Morning headlines: Wednesday, December 28, 2011
Study finds one-third of public school students would leave St. Louis district if they could
A new study finds that nearly one-third of public school students would leave the St. Louis district if they could take advantage of a contested Missouri law that lets them transfer to better-performing districts. And a coalition called the Cooperating School Districts of Greater St. Louis said the transfers could bankrupt the unaccredited St. Louis School District.
Missouri law requires unaccredited districts to pay tuition and transportation to send students to accredited schools in the same or an adjoining county. The statute prompted a lawsuit, and the suburban Clayton School District commissioned the survey as part of its defense.
A University of Missouri-St. Louis researcher surveyed 601 St.

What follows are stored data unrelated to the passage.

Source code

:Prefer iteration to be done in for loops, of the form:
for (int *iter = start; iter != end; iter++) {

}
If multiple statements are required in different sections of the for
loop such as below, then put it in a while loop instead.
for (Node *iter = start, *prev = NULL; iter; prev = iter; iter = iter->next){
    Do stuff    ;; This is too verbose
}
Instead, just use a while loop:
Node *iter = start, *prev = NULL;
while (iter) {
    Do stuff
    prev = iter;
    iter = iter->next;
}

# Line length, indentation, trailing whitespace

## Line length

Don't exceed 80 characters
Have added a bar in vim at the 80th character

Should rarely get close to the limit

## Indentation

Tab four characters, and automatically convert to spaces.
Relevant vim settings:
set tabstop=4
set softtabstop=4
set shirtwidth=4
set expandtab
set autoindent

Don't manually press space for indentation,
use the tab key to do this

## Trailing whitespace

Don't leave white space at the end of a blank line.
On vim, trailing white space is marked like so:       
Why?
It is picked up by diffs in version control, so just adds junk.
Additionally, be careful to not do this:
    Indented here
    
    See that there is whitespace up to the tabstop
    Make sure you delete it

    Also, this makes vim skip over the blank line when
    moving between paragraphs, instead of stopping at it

Louis households in October and November.
New law taking effect in January impacts interstate truck and bus drivers
Beginning January 3rd, the U.S Department of Transportation says drivers of large trucks, buses, and hazardous materials can no longer use hand-held cell phones while operating their vehicles.
The new rule is part of the DOT's effort to end distracted driving, said Illinois State Police Trooper Dustin Pierce with District 8, which covers the Peoria area.
"The trucks they're driving, a lot of them are 80,000 pounds, and the drivers of those vehicles really need to be paying attention because of the longer reaction distance," said Pierce. "And it's going to take them a lot longer to get something stopped once they see a threat or a situation in the roadway ahead of them."
Violators of the restriction face up to $2,750 for each offense, and disqualification from operating a commercial motor vehicle for multiple offenses. Commercial truck and bus companies that allow their drivers to use hand-held cell phones while driving will face a maximum penalty of $11,000.
Dellwood aldermen miss another vote to dissolve police department
Aldermen for the eastern Missouri town of Dellwood have failed for the fourth time to vote on whether to dissolve the police department. Aldermen were scheduled to vote on the issue Tuesday night. But four aldermen opposed to the idea did not show up for the meeting, leaving the board without a quorum to vote.
The aldermen had boycotted three previous meetings on the issue.
Dellwood's Attorney, Donnell Smith, has asked a judge to force the aldermen to perform their duties.